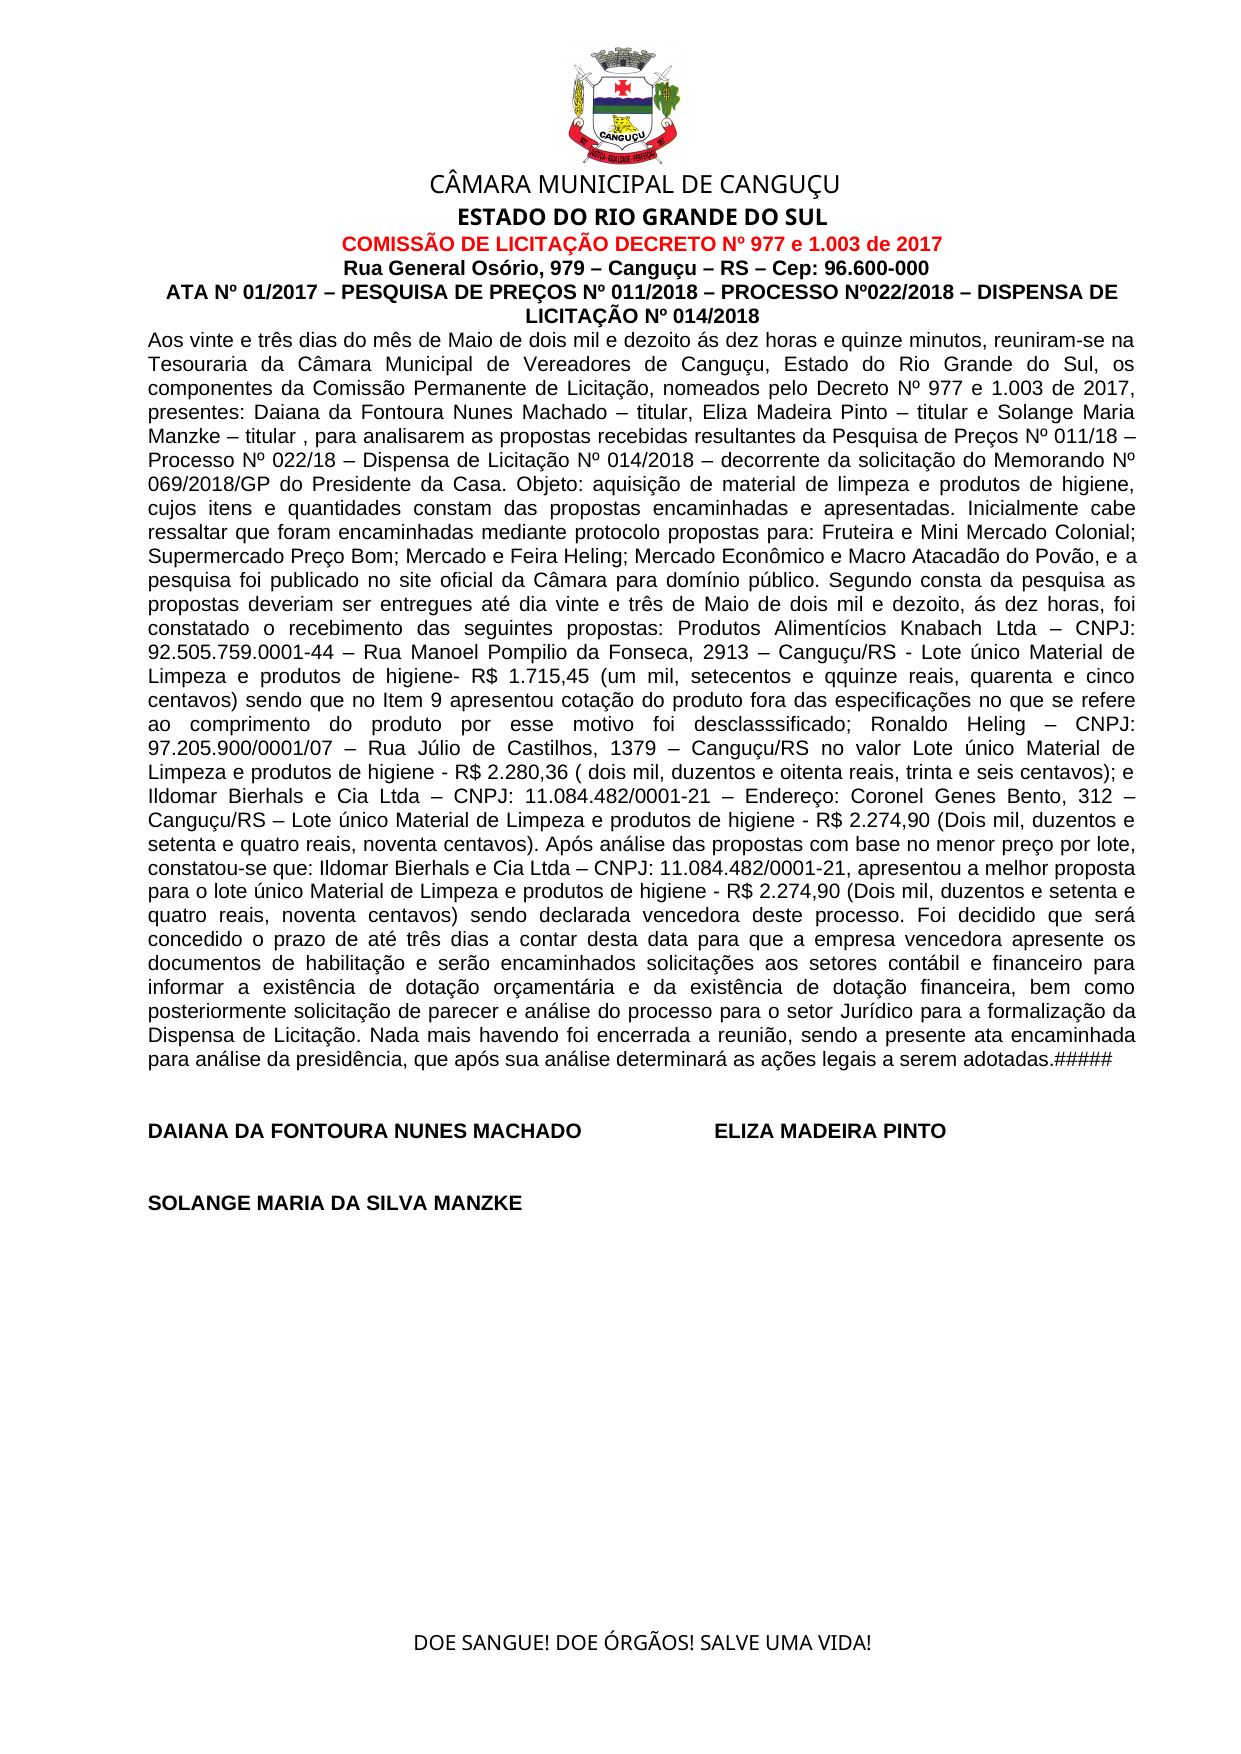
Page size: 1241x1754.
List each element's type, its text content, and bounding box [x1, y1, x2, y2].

text Aos vinte e três dias do mês de Maio de dois mil e dezoito ás dez horas e quinze minutos, reuniram-se na Tesouraria da Câmara Municipal de Vereadores de Canguçu, Estado do Rio Grande do Sul, os componentes da Comissão Permanente de Licitação, nomeados pelo Decreto Nº 977 e 1.003 de 2017, presentes: Daiana da Fontoura Nunes Machado – titular, Eliza Madeira Pinto – titular e Solange Maria Manzke – titular , para analisarem as propostas recebidas resultantes da Pesquisa de Preços Nº 011/18 – Processo Nº 022/18 – Dispensa de Licitação Nº 014/2018 – decorrente da solicitação do Memorando Nº 069/2018/GP do Presidente da Casa. Objeto: aquisição de material de limpeza e produtos de higiene, cujos itens e quantidades constam das propostas encaminhadas e apresentadas. Inicialmente cabe ressaltar que foram encaminhadas mediante protocolo propostas para: Fruteira e Mini Mercado Colonial; Supermercado Preço Bom; Mercado e Feira Heling; Mercado Econômico e Macro Atacadão do Povão, e a pesquisa foi publicado no site oficial da Câmara para domínio público. Segundo consta da pesquisa as propostas deveriam ser entregues até dia vinte e três de Maio de dois mil e dezoito, ás dez horas, foi constatado o recebimento das seguintes propostas: Produtos Alimentícios Knabach Ltda – CNPJ: 92.505.759.0001-44 – Rua Manoel Pompilio da Fonseca, 2913 – Canguçu/RS - Lote único Material de Limpeza e produtos de higiene- R$ 1.715,45 (um mil, setecentos e qquinze reais, quarenta e cinco centavos) sendo que no Item 9 apresentou cotação do produto fora das especificações no que se refere ao comprimento do produto por esse motivo foi desclasssificado; Ronaldo Heling – CNPJ: 97.205.900/0001/07 – Rua Júlio de Castilhos, 1379 – Canguçu/RS no valor Lote único Material de Limpeza e produtos de higiene - R$ 2.280,36 ( dois mil, duzentos e oitenta reais, trinta e seis centavos); e Ildomar Bierhals e Cia Ltda – CNPJ: 11.084.482/0001-21 – Endereço: Coronel Genes Bento, 312 – Canguçu/RS – Lote único Material de Limpeza e produtos de higiene - R$ 2.274,90 (Dois mil, duzentos e setenta e quatro reais, noventa centavos). Após análise das propostas com base no menor preço por lote, constatou-se que: Ildomar Bierhals e Cia Ltda – CNPJ: 11.084.482/0001-21, apresentou a melhor proposta para o lote único Material de Limpeza e produtos de higiene - R$ 2.274,90 (Dois mil, duzentos e setenta e quatro reais, noventa centavos) sendo declarada vencedora deste processo. Foi decidido que será concedido o prazo de até três dias a contar desta data para que a empresa vencedora apresente os documentos de habilitação e serão encaminhados solicitações aos setores contábil e financeiro para informar a existência de dotação orçamentária e da existência de dotação financeira, bem como posteriormente solicitação de parecer e análise do processo para o setor Jurídico para a formalização da Dispensa de Licitação. Nada mais havendo foi encerrada a reunião, sendo a presente ata encaminhada para análise da presidência, que após sua análise determinará as ações legais a serem adotadas.##### [148, 328, 1137, 1071]
text DAIANA DA FONTOURA NUNES MACHADO ELIZA MADEIRA PINTO [148, 1119, 1137, 1143]
text SOLANGE MARIA DA SILVA MANZKE [148, 1191, 1137, 1215]
text ATA Nº 01/2017 – PESQUISA DE PREÇOS Nº 011/2018 – PROCESSO Nº022/2018 – DISPENSA DE LICITAÇÃO Nº 014/2018 [148, 280, 1137, 328]
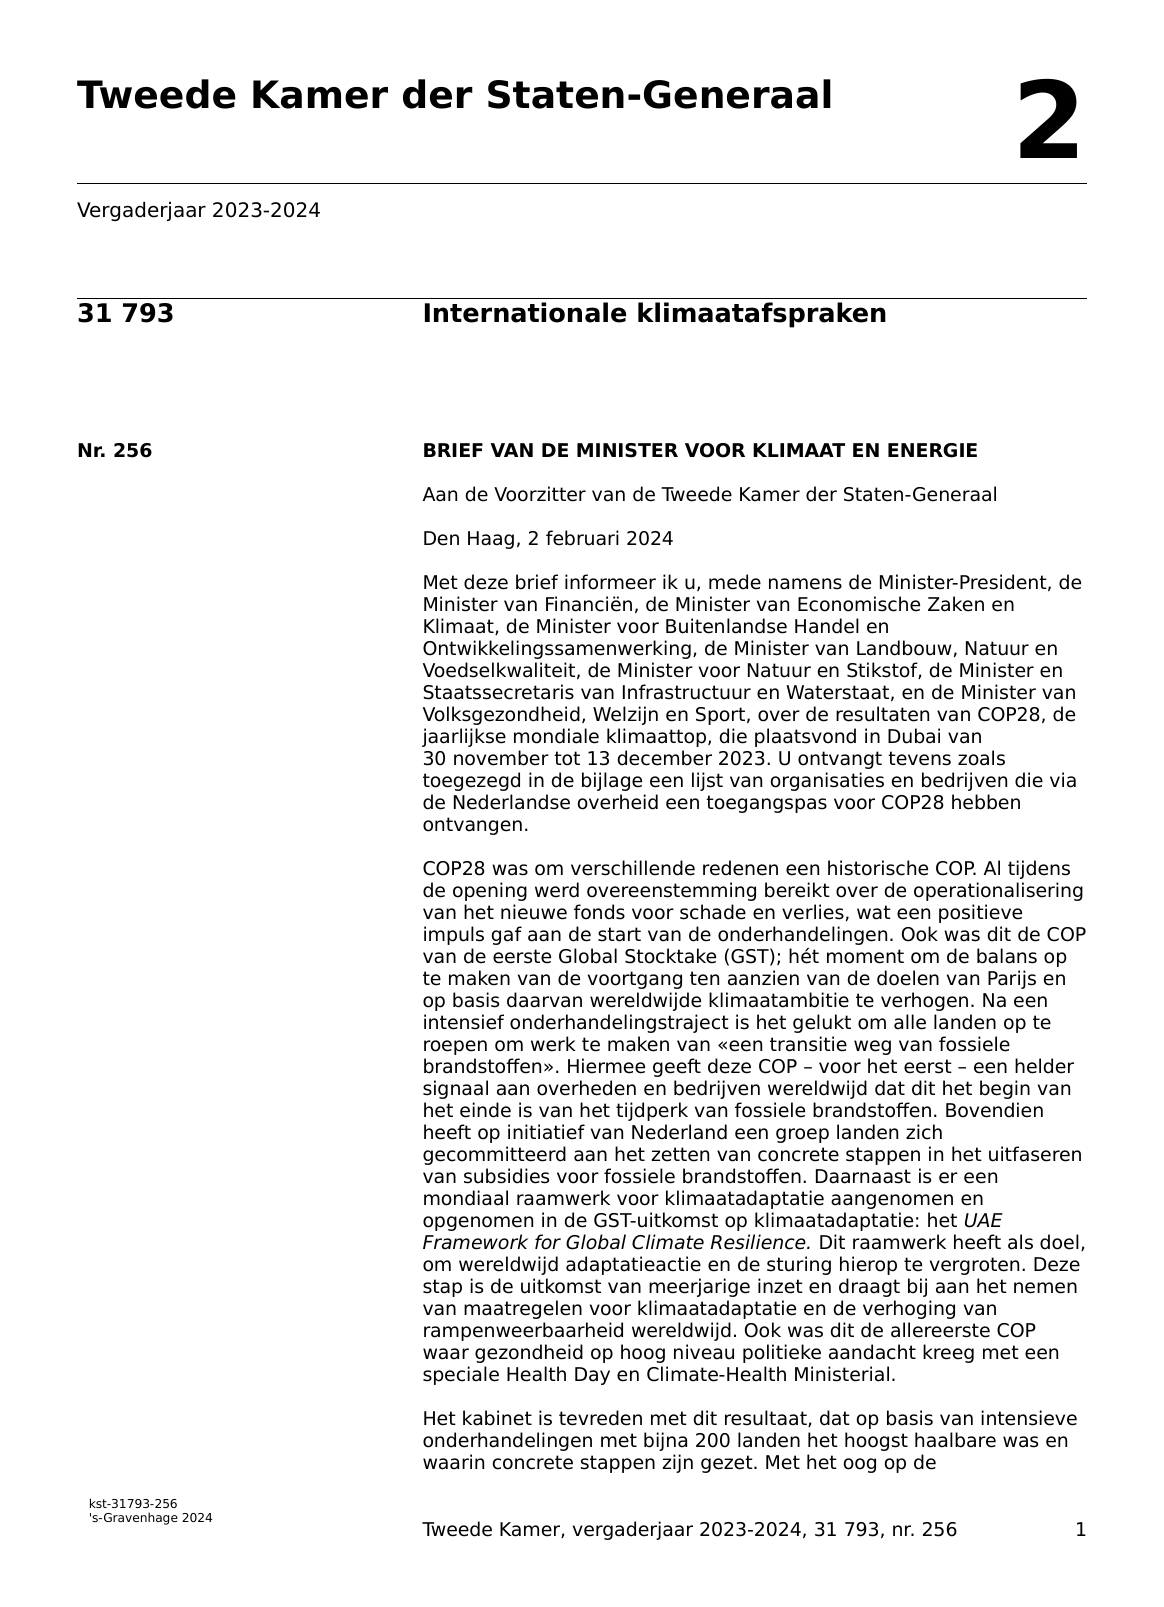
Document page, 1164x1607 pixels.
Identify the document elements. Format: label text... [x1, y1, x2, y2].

table_cell Vergaderjaar 2023-2024 [77, 184, 1087, 298]
subtitle Nr. 256 BRIEF VAN DE MINISTER VOOR KLIMAAT EN ENERGIE [77, 440, 1087, 462]
subtitle 31 793 Internationale klimaatafspraken [77, 299, 1087, 329]
text COP28 was om verschillende redenen een historische COP. Al tijdens de opening werd overeenstemming bereikt over de operationalisering van het nieuwe fonds voor schade en verlies, wat een positieve impuls gaf aan de start van de onderhandelingen. Ook was dit de COP van de eerste Global Stocktake (GST); hét moment om de balans op te maken van de voortgang ten aanzien van de doelen van Parijs en op basis daarvan wereldwijde klimaatambitie te verhogen. Na een intensief onderhandelingstraject is het gelukt om alle landen op te roepen om werk te maken van «een transitie weg van fossiele brandstoffen». Hiermee geeft deze COP – voor het eerst – een helder signaal aan overheden en bedrijven wereldwijd dat dit het begin van het einde is van het tijdperk van fossiele brandstoffen. Bovendien heeft op initiatief van Nederland een groep landen zich gecommitteerd aan het zetten van concrete stappen in het uitfaseren van subsidies voor fossiele brandstoffen. Daarnaast is er een mondiaal raamwerk voor klimaatadaptatie aangenomen en opgenomen in de GST-uitkomst op klimaatadaptatie: het UAE Framework for Global Climate Resilience. Dit raamwerk heeft als doel, om wereldwijd adaptatieactie en de sturing hierop te vergroten. Deze stap is de uitkomst van meerjarige inzet en draagt bij aan het nemen van maatregelen voor klimaatadaptatie en de verhoging van rampenweerbaarheid wereldwijd. Ook was dit de allereerste COP waar gezondheid op hoog niveau politieke aandacht kreeg met een speciale Health Day en Climate-Health Ministerial. [422, 858, 1087, 1386]
text Aan de Voorzitter van de Tweede Kamer der Staten-Generaal [422, 484, 1087, 506]
text kst-31793-256 [88, 1497, 323, 1511]
text 's-Gravenhage 2024 [88, 1511, 323, 1525]
text Met deze brief informeer ik u, mede namens de Minister-President, de Minister van Financiën, de Minister van Economische Zaken en Klimaat, de Minister voor Buitenlandse Handel en Ontwikkelingssamenwerking, de Minister van Landbouw, Natuur en Voedselkwaliteit, de Minister voor Natuur en Stikstof, de Minister en Staatssecretaris van Infrastructuur en Waterstaat, en de Minister van Volksgezondheid, Welzijn en Sport, over de resultaten van COP28, de jaarlijkse mondiale klimaattop, die plaatsvond in Dubai van 30 november tot 13 december 2023. U ontvangt tevens zoals toegezegd in de bijlage een lijst van organisaties en bedrijven die via de Nederlandse overheid een toegangspas voor COP28 hebben ontvangen. [422, 572, 1087, 836]
text Den Haag, 2 februari 2024 [422, 528, 1087, 550]
table_header Tweede Kamer der Staten-Generaal [77, 59, 886, 183]
table_header 2 [886, 59, 1087, 183]
text Het kabinet is tevreden met dit resultaat, dat op basis van intensieve onderhandelingen met bijna 200 landen het hoogst haalbare was en waarin concrete stappen zijn gezet. Met het oog op de [422, 1408, 1087, 1474]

+++

**WHAT IS NEEDED**: Repeat the preceding records precisely, and leave every picture out of the copy.

**PROBLEM SOLUTION**:
Page size: 1241x1754.
List each element's type, its text content, and bounding box [x1, y1, x2, y2].

text Aos vinte e três dias do mês de Maio de dois mil e dezoito ás dez horas e quinze minutos, reuniram-se na Tesouraria da Câmara Municipal de Vereadores de Canguçu, Estado do Rio Grande do Sul, os componentes da Comissão Permanente de Licitação, nomeados pelo Decreto Nº 977 e 1.003 de 2017, presentes: Daiana da Fontoura Nunes Machado – titular, Eliza Madeira Pinto – titular e Solange Maria Manzke – titular , para analisarem as propostas recebidas resultantes da Pesquisa de Preços Nº 011/18 – Processo Nº 022/18 – Dispensa de Licitação Nº 014/2018 – decorrente da solicitação do Memorando Nº 069/2018/GP do Presidente da Casa. Objeto: aquisição de material de limpeza e produtos de higiene, cujos itens e quantidades constam das propostas encaminhadas e apresentadas. Inicialmente cabe ressaltar que foram encaminhadas mediante protocolo propostas para: Fruteira e Mini Mercado Colonial; Supermercado Preço Bom; Mercado e Feira Heling; Mercado Econômico e Macro Atacadão do Povão, e a pesquisa foi publicado no site oficial da Câmara para domínio público. Segundo consta da pesquisa as propostas deveriam ser entregues até dia vinte e três de Maio de dois mil e dezoito, ás dez horas, foi constatado o recebimento das seguintes propostas: Produtos Alimentícios Knabach Ltda – CNPJ: 92.505.759.0001-44 – Rua Manoel Pompilio da Fonseca, 2913 – Canguçu/RS - Lote único Material de Limpeza e produtos de higiene- R$ 1.715,45 (um mil, setecentos e qquinze reais, quarenta e cinco centavos) sendo que no Item 9 apresentou cotação do produto fora das especificações no que se refere ao comprimento do produto por esse motivo foi desclasssificado; Ronaldo Heling – CNPJ: 97.205.900/0001/07 – Rua Júlio de Castilhos, 1379 – Canguçu/RS no valor Lote único Material de Limpeza e produtos de higiene - R$ 2.280,36 ( dois mil, duzentos e oitenta reais, trinta e seis centavos); e Ildomar Bierhals e Cia Ltda – CNPJ: 11.084.482/0001-21 – Endereço: Coronel Genes Bento, 312 – Canguçu/RS – Lote único Material de Limpeza e produtos de higiene - R$ 2.274,90 (Dois mil, duzentos e setenta e quatro reais, noventa centavos). Após análise das propostas com base no menor preço por lote, constatou-se que: Ildomar Bierhals e Cia Ltda – CNPJ: 11.084.482/0001-21, apresentou a melhor proposta para o lote único Material de Limpeza e produtos de higiene - R$ 2.274,90 (Dois mil, duzentos e setenta e quatro reais, noventa centavos) sendo declarada vencedora deste processo. Foi decidido que será concedido o prazo de até três dias a contar desta data para que a empresa vencedora apresente os documentos de habilitação e serão encaminhados solicitações aos setores contábil e financeiro para informar a existência de dotação orçamentária e da existência de dotação financeira, bem como posteriormente solicitação de parecer e análise do processo para o setor Jurídico para a formalização da Dispensa de Licitação. Nada mais havendo foi encerrada a reunião, sendo a presente ata encaminhada para análise da presidência, que após sua análise determinará as ações legais a serem adotadas.##### [148, 328, 1137, 1071]
text DAIANA DA FONTOURA NUNES MACHADO ELIZA MADEIRA PINTO [148, 1119, 1137, 1143]
text SOLANGE MARIA DA SILVA MANZKE [148, 1191, 1137, 1215]
text ATA Nº 01/2017 – PESQUISA DE PREÇOS Nº 011/2018 – PROCESSO Nº022/2018 – DISPENSA DE LICITAÇÃO Nº 014/2018 [148, 280, 1137, 328]
Document page, 1164x1607 pixels.
Identify the document elements. Format: label text... [x1, y1, x2, y2].

table_cell Vergaderjaar 2023-2024 [77, 184, 1087, 298]
subtitle Nr. 256 BRIEF VAN DE MINISTER VOOR KLIMAAT EN ENERGIE [77, 440, 1087, 462]
subtitle 31 793 Internationale klimaatafspraken [77, 299, 1087, 329]
text COP28 was om verschillende redenen een historische COP. Al tijdens de opening werd overeenstemming bereikt over de operationalisering van het nieuwe fonds voor schade en verlies, wat een positieve impuls gaf aan de start van de onderhandelingen. Ook was dit de COP van de eerste Global Stocktake (GST); hét moment om de balans op te maken van de voortgang ten aanzien van de doelen van Parijs en op basis daarvan wereldwijde klimaatambitie te verhogen. Na een intensief onderhandelingstraject is het gelukt om alle landen op te roepen om werk te maken van «een transitie weg van fossiele brandstoffen». Hiermee geeft deze COP – voor het eerst – een helder signaal aan overheden en bedrijven wereldwijd dat dit het begin van het einde is van het tijdperk van fossiele brandstoffen. Bovendien heeft op initiatief van Nederland een groep landen zich gecommitteerd aan het zetten van concrete stappen in het uitfaseren van subsidies voor fossiele brandstoffen. Daarnaast is er een mondiaal raamwerk voor klimaatadaptatie aangenomen en opgenomen in de GST-uitkomst op klimaatadaptatie: het UAE Framework for Global Climate Resilience. Dit raamwerk heeft als doel, om wereldwijd adaptatieactie en de sturing hierop te vergroten. Deze stap is de uitkomst van meerjarige inzet en draagt bij aan het nemen van maatregelen voor klimaatadaptatie en de verhoging van rampenweerbaarheid wereldwijd. Ook was dit de allereerste COP waar gezondheid op hoog niveau politieke aandacht kreeg met een speciale Health Day en Climate-Health Ministerial. [422, 858, 1087, 1386]
text Aan de Voorzitter van de Tweede Kamer der Staten-Generaal [422, 484, 1087, 506]
text kst-31793-256 [88, 1497, 323, 1511]
text 's-Gravenhage 2024 [88, 1511, 323, 1525]
text Met deze brief informeer ik u, mede namens de Minister-President, de Minister van Financiën, de Minister van Economische Zaken en Klimaat, de Minister voor Buitenlandse Handel en Ontwikkelingssamenwerking, de Minister van Landbouw, Natuur en Voedselkwaliteit, de Minister voor Natuur en Stikstof, de Minister en Staatssecretaris van Infrastructuur en Waterstaat, en de Minister van Volksgezondheid, Welzijn en Sport, over de resultaten van COP28, de jaarlijkse mondiale klimaattop, die plaatsvond in Dubai van 30 november tot 13 december 2023. U ontvangt tevens zoals toegezegd in de bijlage een lijst van organisaties en bedrijven die via de Nederlandse overheid een toegangspas voor COP28 hebben ontvangen. [422, 572, 1087, 836]
text Den Haag, 2 februari 2024 [422, 528, 1087, 550]
table_header Tweede Kamer der Staten-Generaal [77, 59, 886, 183]
table_header 2 [886, 59, 1087, 183]
text Het kabinet is tevreden met dit resultaat, dat op basis van intensieve onderhandelingen met bijna 200 landen het hoogst haalbare was en waarin concrete stappen zijn gezet. Met het oog op de [422, 1408, 1087, 1474]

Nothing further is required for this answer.